Sua mente falhou por um instante. Boston. Ela estava em Boston. Tinha estado em Nova York na noite anterior e na Filadélfia duas noites antes. Tinha sido Detroit na última segunda-feira? Tentou se lembrar de todas as paradas, de todas as cidades, mas tudo estava misturado num borrão. A jovem raramente via muito das cidades onde se encontrava. Um lugar apenas se fundia no outro.

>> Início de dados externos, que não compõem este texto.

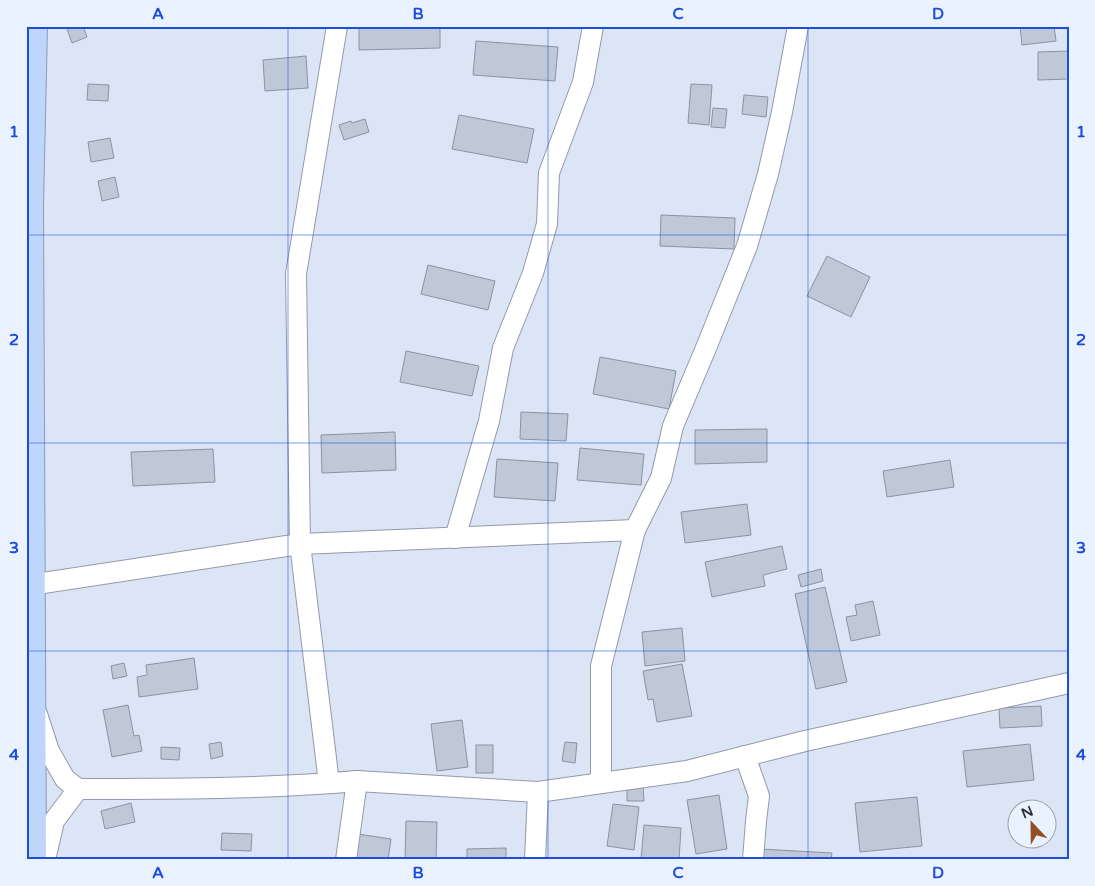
<svg xmlns="http://www.w3.org/2000/svg" width="1095" height="886" viewBox="0 0 1095 886" font-family="'Varela Round',sans-serif">
<style>
.building{fill:#bec8d7;stroke:#8a93a1}
.lines{fill:none;stroke-linecap:round;stroke-linejoin:round}
.street-casing{stroke:#929aa9;stroke-width:22}
.highway-casing{stroke:#8b9bb6;stroke-width:30}
.street{stroke:#fff;stroke-width:20}
.highway{stroke:#bfd6fc;stroke-width:28}
.grid{fill:none;stroke:#1d4ed8;stroke-width:1;stroke-opacity:0.55}
.neatline{fill:none;stroke:#1d4ed8;stroke-width:2}
.grid-label{font-size:16px;text-anchor:middle;font-weight:bold;fill:#1d4ed8}
</style>
<rect width="100%" height="100%" fill="#dce5f5"/>
<g class="building">
<path d="M 66,26 L 83,26 L 87,37 L 72,43 Z"/>
<path d="M 359,26 L 440,26 L 440,48 L 359,50 Z"/>
<path d="M 1020,26 L 1054,26 L 1056,41 L 1022,45 Z"/>
<path d="M 476,41 L 558,47 L 555,81 L 473,75 Z"/>
<path d="M 1069,51 L 1069,79 L 1038,80 L 1038,52 Z"/>
<path d="M 306,56 L 308,88 L 265,91 L 263,60 Z"/>
<path d="M 88,84 L 109,85 L 108,101 L 87,100 Z"/>
<path d="M 691,84 L 712,85 L 709,125 L 688,123 Z"/>
<path d="M 744,95 L 768,97 L 766,117 L 742,114 Z"/>
<path d="M 713,108 L 727,109 L 725,128 L 711,127 Z"/>
<path d="M 459,115 L 534,129 L 527,163 L 452,149 Z"/>
<path d="M 365,119 L 369,132 L 344,140 L 339,125 L 351,121 L 352,123 Z"/>
<path d="M 110,138 L 114,158 L 91,162 L 88,142 Z"/>
<path d="M 115,177 L 119,197 L 102,201 L 98,181 Z"/>
<path d="M 661,215 L 735,218 L 734,249 L 660,246 Z"/>
<path d="M 827,256 L 870,277 L 851,317 L 807,296 Z"/>
<path d="M 428,265 L 495,281 L 488,310 L 421,294 Z"/>
<path d="M 406,351 L 479,366 L 472,396 L 400,382 Z"/>
<path d="M 600,357 L 676,371 L 669,409 L 593,394 Z"/>
<path d="M 521,412 L 568,414 L 566,441 L 520,439 Z"/>
<path d="M 767,429 L 767,462 L 695,464 L 695,430 Z"/>
<path d="M 395,432 L 396,470 L 322,473 L 321,435 Z"/>
<path d="M 580,448 L 644,454 L 641,485 L 577,480 Z"/>
<path d="M 213,449 L 215,482 L 133,486 L 131,452 Z"/>
<path d="M 497,459 L 558,463 L 555,501 L 494,497 Z"/>
<path d="M 950,460 L 954,487 L 887,497 L 883,471 Z"/>
<path d="M 747,504 L 751,535 L 685,543 L 681,512 Z"/>
<path d="M 782,546 L 787,569 L 763,575 L 765,586 L 712,597 L 705,562 Z"/>
<path d="M 821,569 L 823,581 L 801,587 L 798,575 Z"/>
<path d="M 825,587 L 847,682 L 816,689 L 795,594 Z"/>
<path d="M 873,601 L 880,635 L 851,641 L 846,617 L 857,615 L 855,605 Z"/>
<path d="M 682,628 L 685,661 L 645,666 L 642,632 Z"/>
<path d="M 194,658 L 198,689 L 139,697 L 137,677 L 147,675 L 146,665 Z"/>
<path d="M 124,663 L 127,676 L 113,679 L 111,666 Z"/>
<path d="M 682,664 L 692,716 L 657,722 L 653,699 L 648,700 L 643,671 Z"/>
<path d="M 128,705 L 134,736 L 139,735 L 142,751 L 112,757 L 103,710 Z"/>
<path d="M 1041,706 L 1042,726 L 1000,728 L 999,708 Z"/>
<path d="M 462,720 L 468,767 L 437,771 L 431,724 Z"/>
<path d="M 221,742 L 223,756 L 211,759 L 209,744 Z"/>
<path d="M 565,742 L 577,743 L 575,763 L 562,761 Z"/>
<path d="M 1030,744 L 1034,780 L 967,787 L 963,751 Z"/>
<rect x="476" y="745" width="17" height="28"/>
<path d="M 161,747 L 180,748 L 179,760 L 161,759 Z"/>
<path d="M 643,786 L 644,801 L 627,801 L 627,787 Z"/>
<path d="M 719,795 L 727,849 L 696,854 L 687,800 Z"/>
<path d="M 917,797 L 922,846 L 860,852 L 855,803 Z"/>
<path d="M 131,803 L 135,822 L 105,829 L 101,811 Z"/>
<path d="M 613,804 L 639,807 L 634,850 L 607,846 Z"/>
<path d="M 406,821 L 437,822 L 436,860 L 405,860 Z"/>
<path d="M 644,825 L 681,828 L 679,860 L 641,860 Z"/>
<path d="M 222,833 L 252,834 L 251,851 L 221,850 Z"/>
<path d="M 358,834 L 391,839 L 388,860 L 354,860 Z"/>
<path d="M 506,848 L 506,860 L 467,860 L 467,849 Z"/>
<path d="M 760,849 L 832,853 L 831,860 L 760,860 Z"/>
</g>
<g class="lines">
<defs>
<g id="street">
<path d="M 635,530 L 661,478 L 673,426 L 706,348 L 747,246 L 768,174 L 782,112 L 798,26"/>
<path d="M 455,538 L 489,421 L 503,348 L 533,273 L 547,224 L 549,173 L 583,82 L 593,26"/>
<path d="M 30,585 L 300,544 L 635,530 L 601,666 L 601,783"/>
<path d="M 37,714 L 49,751 L 65,779 L 78,789 C 171,789 264,789 357,781 L 538,792 L 687,771 L 805,741 L 1069,683"/>
<path d="M 745,756 L 759,796 L 756,821 L 753,860"/>
<path d="M 329,783 L 300,544 L 296,274 L 337,26"/>
<path d="M 45,860 L 54,821 L 78,789"/>
<path d="M 346,860 L 357,781"/>
<path d="M 535,860 L 538,792"/>
</g>
<path id="highway" d="M 32,860 L 29,206 L 33,26"/>
</defs>
<use href="#street" class="street-casing"/>
<use href="#highway" class="highway-casing"/>
<use href="#street" class="street"/>
<use href="#highway" class="highway"/>
</g>
<path class="grid" d="M 288,26 L 288,860M 548,26 L 548,860M 808,26 L 808,860M 26,235 L 1069,235M 26,443 L 1069,443M 26,651 L 1069,651"/>
<rect width="1095" height="886" fill="none" stroke="#ebf2ff" stroke-width="55"/>
<g transform="translate(1032 824) rotate(338)"><circle r="24" fill="#ebf2ff" stroke="#9ea3ad"/>
<path d="M0-4L9 19L0 12L-9 19Z" fill="#934f22"/>
<text y="-8" font-size="14" font-weight="bold" text-anchor="middle" fill="#2a2d33">N</text>
</g>
<rect x="28" y="28" width="1040" height="830" class="neatline"/>
<g class="grid-label">
<text x="158" y="19">A</text>
<text x="418" y="19">B</text>
<text x="678" y="19">C</text>
<text x="938" y="19">D</text>
<text x="14" y="137">1</text>
<text x="1081" y="137">1</text>
<text x="14" y="345">2</text>
<text x="1081" y="345">2</text>
<text x="14" y="553">3</text>
<text x="1081" y="553">3</text>
<text x="14" y="760">4</text>
<text x="1081" y="760">4</text>
<text x="158" y="878">A</text>
<text x="418" y="878">B</text>
<text x="678" y="878">C</text>
<text x="938" y="878">D</text>
</g>
</svg>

De repente ela estava ao seu lado, equilibrado-se na grade, com os braços apoiados nas treliças, sua postura imitando a da loira. Ela era pouco mais baixa que Kara, que notou seu tamanho depressa, olhando ao redor dos seus próprios braços erguidos e agarrados à viga de suporte acima da sua cabeça. Seu coração afundou no peito e aterrissou com um baque nauseante no fundo da barriga. Bateu e pulou. Ficou se perguntando se a mulher era uma aproveitadora ou uma assassina em série. Deu de ombros, cansada. Caso estivesse preocupada em ser morta, poderia simplesmente se soltar. Problema resolvido.